SUPPLIED PASSAGE START

DOA estimation with double L-shaped array based on Hadamard product and joint diagonalization in the presence of sensor gain-phase errors

Abstract

A method with double L-shaped array for direction-of-arrival (DOA) estimation in the presence of sensor gain-phase errors is presented. The reason for choosing double L-shaped array is that the shared elements between sub-arrays are the most and rotation invariant property can be applied for this array. The proposed method is introduced as follows. (1) If the number of signal is one, first the gain errors are estimated and removed with the diagonal of the covariance matrix of the array output. Then the array is rotated by an unknown angle and DOA can be estimated with the relationship between signal subspace and steering vector of signal. (2) If signals are more than one, the method for eliminating gain errors is the same with the previous case, and then the phase errors are removed by the Hadamard product of the (cross) covariance matrix and its conjugate. After the errors are eliminated, the DOAs can be estimated by rotation invariant property and orthogonal joint diagonalization for the Hadamard product. This method requires neither calibrated sources nor multidimensional parameter search, and its performance is independent of the phase errors. Simulation results demonstrate the effectiveness of the proposed method.

Appendices

Appendix A: Proof of the Property

Assume that there can exist different DOA pairs \( (\theta_{k} ,\theta_{l} ) \ne (\theta_{i} ,\theta_{j} ) \)(\( \theta_{i} \ne \theta_{j} \), \( \theta_{k} \ne \theta_{l} \)), which can make \( {\varvec{\upgamma}}(\theta_{i} ,\theta_{j} ) = {\varvec{\upgamma}}(\theta_{k} ,\theta_{l} ) \). So each element in \( {\varvec{\upgamma}}(\theta_{i} ,\theta_{j} ) \) is the same with the corresponding one in \( {\varvec{\upgamma}}(\theta_{k} ,\theta_{l} ) \). Based on this assumption, we have

$$ {\varvec{\upgamma}}^{(N - 2)} (\theta_{i} ,\theta_{j} ) = {\varvec{\upgamma}}^{(N - 2)} (\theta_{k} ,\theta_{l} ) $$

(52)

SUPPLIED PASSAGE END
DATASET START

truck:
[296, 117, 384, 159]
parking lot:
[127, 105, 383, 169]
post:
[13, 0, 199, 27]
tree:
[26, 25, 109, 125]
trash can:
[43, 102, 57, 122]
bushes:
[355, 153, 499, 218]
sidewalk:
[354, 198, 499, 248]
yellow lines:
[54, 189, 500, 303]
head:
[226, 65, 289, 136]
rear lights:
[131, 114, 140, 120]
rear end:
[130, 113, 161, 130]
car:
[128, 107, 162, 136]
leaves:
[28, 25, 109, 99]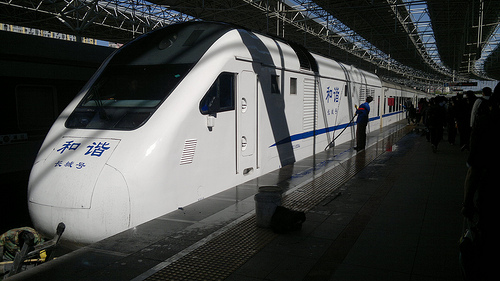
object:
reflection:
[355, 149, 366, 170]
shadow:
[238, 29, 297, 167]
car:
[26, 21, 437, 245]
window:
[271, 74, 281, 93]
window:
[384, 95, 386, 113]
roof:
[3, 0, 498, 91]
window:
[389, 96, 393, 113]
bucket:
[254, 186, 285, 228]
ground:
[19, 121, 446, 275]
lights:
[333, 22, 336, 24]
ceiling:
[292, 0, 498, 45]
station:
[4, 1, 498, 275]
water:
[290, 161, 334, 180]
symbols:
[84, 141, 110, 157]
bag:
[458, 215, 477, 268]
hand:
[461, 205, 474, 218]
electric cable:
[3, 2, 136, 28]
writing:
[64, 161, 75, 168]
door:
[236, 70, 260, 175]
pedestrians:
[404, 98, 417, 126]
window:
[66, 41, 215, 130]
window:
[200, 71, 236, 114]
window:
[290, 77, 297, 94]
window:
[344, 85, 348, 96]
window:
[377, 96, 380, 117]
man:
[353, 96, 374, 150]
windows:
[393, 96, 396, 112]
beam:
[145, 0, 306, 22]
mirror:
[207, 95, 221, 131]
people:
[423, 97, 449, 153]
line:
[130, 208, 258, 280]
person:
[415, 97, 428, 126]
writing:
[54, 160, 63, 167]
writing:
[57, 141, 81, 154]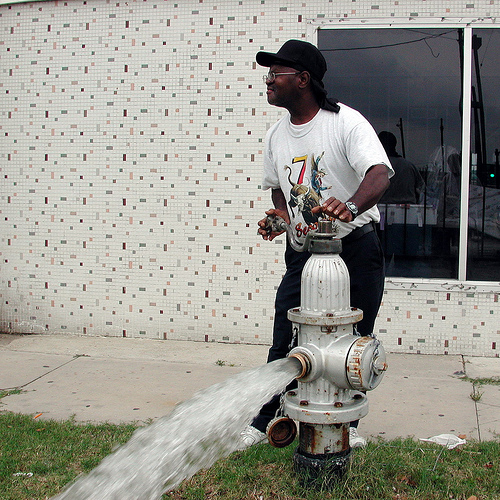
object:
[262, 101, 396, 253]
shirt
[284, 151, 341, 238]
graphic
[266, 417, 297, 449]
cap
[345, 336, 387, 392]
cap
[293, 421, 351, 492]
base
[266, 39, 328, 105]
head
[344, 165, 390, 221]
arm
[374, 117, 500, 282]
reflection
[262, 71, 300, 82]
eyeglasses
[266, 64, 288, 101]
face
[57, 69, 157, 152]
tiles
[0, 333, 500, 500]
ground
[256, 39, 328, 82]
cap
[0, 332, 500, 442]
sidewalk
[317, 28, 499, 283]
window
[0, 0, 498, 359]
building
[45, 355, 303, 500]
stream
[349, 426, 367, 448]
shoe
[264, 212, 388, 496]
fire hydrant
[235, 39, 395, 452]
man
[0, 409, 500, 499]
grass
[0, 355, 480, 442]
floor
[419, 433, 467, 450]
garbage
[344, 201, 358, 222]
watch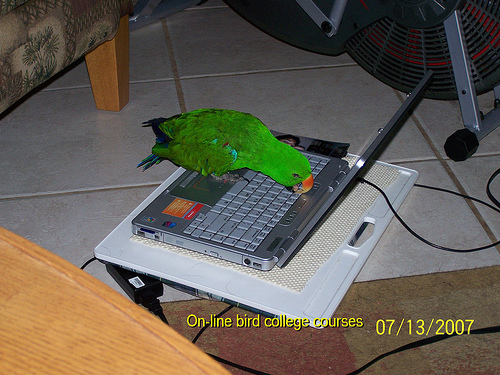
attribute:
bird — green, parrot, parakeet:
[135, 108, 316, 196]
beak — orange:
[288, 177, 317, 192]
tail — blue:
[142, 113, 187, 133]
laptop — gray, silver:
[133, 62, 429, 273]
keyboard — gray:
[194, 164, 291, 260]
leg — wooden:
[86, 22, 134, 115]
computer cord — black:
[360, 174, 498, 265]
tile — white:
[168, 18, 391, 154]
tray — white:
[98, 234, 379, 310]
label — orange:
[167, 198, 208, 225]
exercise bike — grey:
[227, 0, 499, 158]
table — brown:
[6, 251, 184, 373]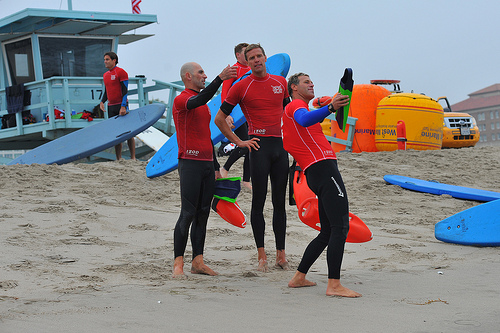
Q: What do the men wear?
A: Red tops.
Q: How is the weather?
A: Clear.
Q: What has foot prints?
A: The sand.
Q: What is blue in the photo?
A: The surfboard.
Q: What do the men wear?
A: Wetsuits.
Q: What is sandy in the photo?
A: The beach.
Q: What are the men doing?
A: Going surfing.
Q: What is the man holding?
A: A shoe.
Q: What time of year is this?
A: Summer.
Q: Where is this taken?
A: The beach.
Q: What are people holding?
A: Blue surfboards and orange life buoys.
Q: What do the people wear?
A: Wetsuits.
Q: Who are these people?
A: Lifeguards and or surfers.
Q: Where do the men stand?
A: On sand on the beach.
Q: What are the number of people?
A: Five.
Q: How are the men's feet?
A: Barefoot.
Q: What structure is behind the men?
A: A lifeguard station.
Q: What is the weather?
A: Cloudy and gray. .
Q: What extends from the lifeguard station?
A: A wood ramp.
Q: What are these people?
A: Lifeguards.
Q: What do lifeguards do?
A: Save people?.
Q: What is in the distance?
A: Lifeguard tower.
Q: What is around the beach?
A: Surfboards.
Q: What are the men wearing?
A: Wetsuits.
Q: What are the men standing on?
A: Sand.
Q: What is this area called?
A: The beach.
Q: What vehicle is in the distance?
A: SUV.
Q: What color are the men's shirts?
A: Red.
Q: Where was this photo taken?
A: At a beach.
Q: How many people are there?
A: Five.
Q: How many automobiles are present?
A: One.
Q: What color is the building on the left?
A: Blue.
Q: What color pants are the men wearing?
A: Black.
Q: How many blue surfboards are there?
A: Four.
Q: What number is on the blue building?
A: 17.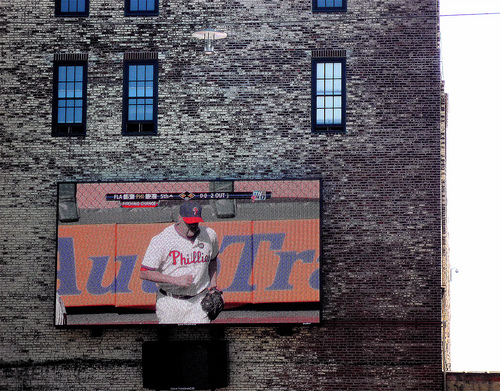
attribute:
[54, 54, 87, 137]
window — blue, black framed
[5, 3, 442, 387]
building — black brick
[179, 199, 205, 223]
hat — blue 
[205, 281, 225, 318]
glove — black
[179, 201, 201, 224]
cap — red 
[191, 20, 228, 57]
light — hanging, on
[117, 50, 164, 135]
window — glass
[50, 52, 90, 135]
window — glass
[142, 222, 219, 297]
shirt — white 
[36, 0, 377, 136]
windows — blue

DATASET END

▶ [ACTIVITIES]:
A) List the section headings that appear after the title of the DOA estimation paper.
B) Carry on the DOA estimation paper from equation (52), continuing the proof in Appendix A.

▶ [OUTPUTS BY TASK]:
A)
Abstract
Appendices
Appendix A: Proof of the Property

B)
$$ {\varvec{\upgamma}}^{(N)} (\theta_{i} ,\theta_{j} ) = {\varvec{\upgamma}}^{(N)} (\theta_{k} ,\theta_{l} ) $$

(53)

Expanding (52) and (53), we obtain

$$ e^{{ - j\frac{{2{\uppi }d_{x} (\sin \theta_{i} - \sin \theta_{j} )}}{\lambda }}} = e^{{ - j\frac{{2{\uppi }d_{x} (\sin \theta_{k} - \sin \theta_{l} )}}{\lambda }}} $$

(54)

$$ e^{{ - j\frac{{2{\uppi }d_{y} (\cos \theta_{i} - \cos \theta_{j} )}}{\lambda }}} = e^{{ - j\frac{{2{\uppi }d_{y} (\cos \theta_{k} - \cos \theta_{l} )}}{\lambda }}} $$

(55)

It follows from (54) and (55) that

$$ \frac{{d_{x} (\sin \theta_{i} - \sin \theta_{j} )}}{\lambda } = \frac{{d_{x} (\sin \theta_{k} - \sin \theta_{l} )}}{\lambda } + n $$

(56)

$$ \frac{{d_{y} (\cos \theta_{i} - \cos \theta_{j} )}}{\lambda } = \frac{{d_{y} (\cos \theta_{k} - \cos \theta_{l} )}}{\lambda } + m $$

(57)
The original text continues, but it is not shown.